• CHARLES BRILLET

La chute de la StartUp WeWork fait craindre un éclatement de la bulle internet

La chute de la StartUp WeWork fait craindre un éclatement de la bulle internet

Par Charles Brillet I 28/10/2019



Pourquoi la chute de WeWork fait craindre une nouvelle crise financière et se poser la question de la viabilité économique d’un certain modèle de startups qui enchainent les difficultés financières, comme Uber ou Netflix ?


La chute de WeWork est peut-être un indice avant-coureur de l’éclatement d’une bulle. Pour rappel, WeWork est une compagnie qui loue des bureaux dans 111 grandes villes à travers le monde, parfois des dizaines d’immeubles dans chaque ville. Le fondateur rêvait de créer en quelque sorte le Amazon des bureaux.

Mais, afin de couper l’herbe sous le pied de concurrents de plus en plus nombreux et agressifs, Adam Neumann s’est lancé dans une fuite en avant consistant à multiplier les ouvertures de sites jusqu’à en détenir aujourd’hui plus de 500 situés dans une centaine de villes.


Un modèle cool et communautaire

Dans des immeubles rénovés à grands frais, de beaux meubles, des canapés, de la belle lumière, des couleurs vives, de belles plantes, des cafés, bref ça ressemble davantage à une mise en scène pour magazines déco qu’à des bureaux. WeWork vend aussi un état d’esprit cool, une culture communautaire.
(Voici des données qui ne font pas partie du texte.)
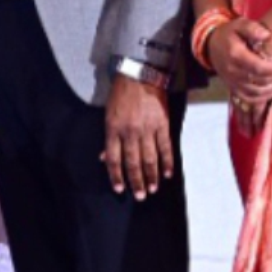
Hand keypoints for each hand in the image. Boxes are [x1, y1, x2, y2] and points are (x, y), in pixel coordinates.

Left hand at [103, 74, 174, 199]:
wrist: (139, 75)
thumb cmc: (120, 95)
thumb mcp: (108, 115)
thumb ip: (108, 138)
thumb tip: (104, 158)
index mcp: (113, 129)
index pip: (114, 159)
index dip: (116, 176)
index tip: (119, 189)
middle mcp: (129, 132)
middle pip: (132, 162)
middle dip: (136, 181)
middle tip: (140, 196)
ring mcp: (147, 129)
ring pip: (149, 158)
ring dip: (151, 176)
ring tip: (152, 190)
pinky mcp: (162, 124)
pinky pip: (165, 147)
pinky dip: (167, 162)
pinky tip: (167, 174)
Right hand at [210, 17, 271, 116]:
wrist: (211, 45)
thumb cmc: (229, 34)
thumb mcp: (239, 24)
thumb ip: (252, 28)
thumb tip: (266, 35)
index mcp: (235, 55)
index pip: (259, 67)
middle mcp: (232, 71)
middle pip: (261, 80)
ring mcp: (231, 81)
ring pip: (257, 92)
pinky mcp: (232, 88)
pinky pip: (249, 99)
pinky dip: (262, 98)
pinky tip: (270, 89)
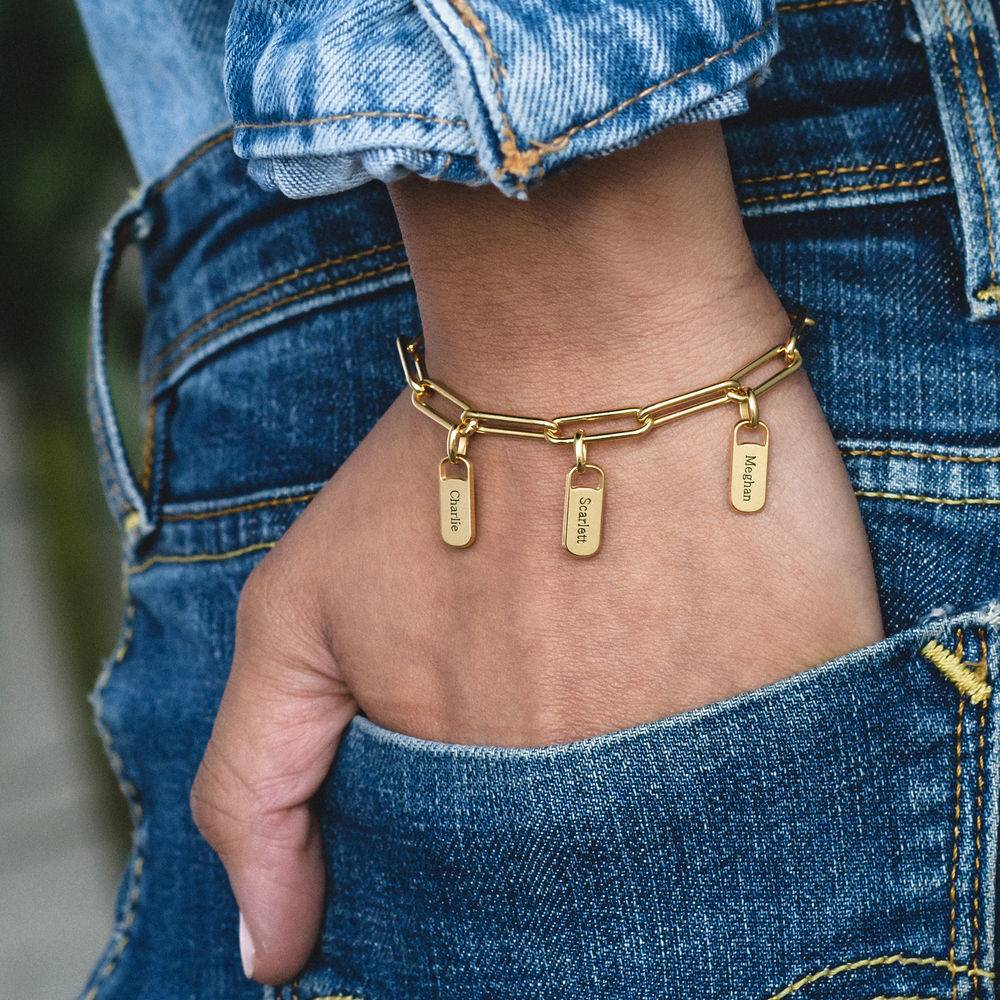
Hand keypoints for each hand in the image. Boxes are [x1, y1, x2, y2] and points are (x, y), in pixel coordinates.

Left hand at [190, 122, 883, 983]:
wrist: (584, 345)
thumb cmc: (432, 473)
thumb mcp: (297, 618)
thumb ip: (258, 791)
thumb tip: (273, 958)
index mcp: (488, 802)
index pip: (501, 917)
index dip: (503, 865)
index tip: (509, 781)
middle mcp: (607, 798)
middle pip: (604, 885)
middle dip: (582, 819)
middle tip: (573, 686)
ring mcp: (720, 737)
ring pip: (701, 826)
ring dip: (672, 775)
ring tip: (635, 654)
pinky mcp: (815, 669)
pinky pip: (795, 752)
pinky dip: (756, 723)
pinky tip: (710, 638)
C’est vrai que l’histoire était belle. Après dix ans de développement effréné avec un doublement de son chiffre d’affaires tous les deux ans, WeWork a tenté de faire croire à Wall Street qu’elle pouvait valoir une cinquantaine de milliards de dollars.

Même si WeWork avait son siège à New York, on se croirait dans un épisode de la série Silicon Valley. Adam Neumann, le fantasque entrepreneur qui aimait un peu trop la tequila et la marijuana, a accepté mardi de lâcher sa casquette de président du conseil d’administration de WeWork. Adam Neumann aura achevé de plombé la confiance.



Une introduction en bourse avortée face aux pertes de WeWork

WeWork perd énormément d’argent, c’est même une hémorragie de dollars. Ses dépenses sont considérables : dépenses immobilières, dépenses de personnel.

En 2018, elle a perdu 2 milliards de dollars alors même qu’elle ne récoltait que 1,6 milliard de revenus. Et le formulaire S-1 d’introduction en Bourse a révélé que l’entreprise avait encore perdu 690 millions de dollars au premier semestre.


WeWork sauvé par le Japonais Softbank

L’entrée à Wall Street a d’abord été reportée, et Softbank, qui avait investi en masse, devrait prendre le contrôle de 80 % du capital. Les 4 à 5 milliards de Softbank devraient éviter la faillite du géant de la Tech.

Valorisée à plus de 47 milliards avant cette crise, elle le sera qu’à 8 milliards après le rachat par Softbank.

Adam Neumann, qui ambitionnait de devenir le premier « trillionnaire » devra, lui, se contenter du titre de milliardaire. Dur.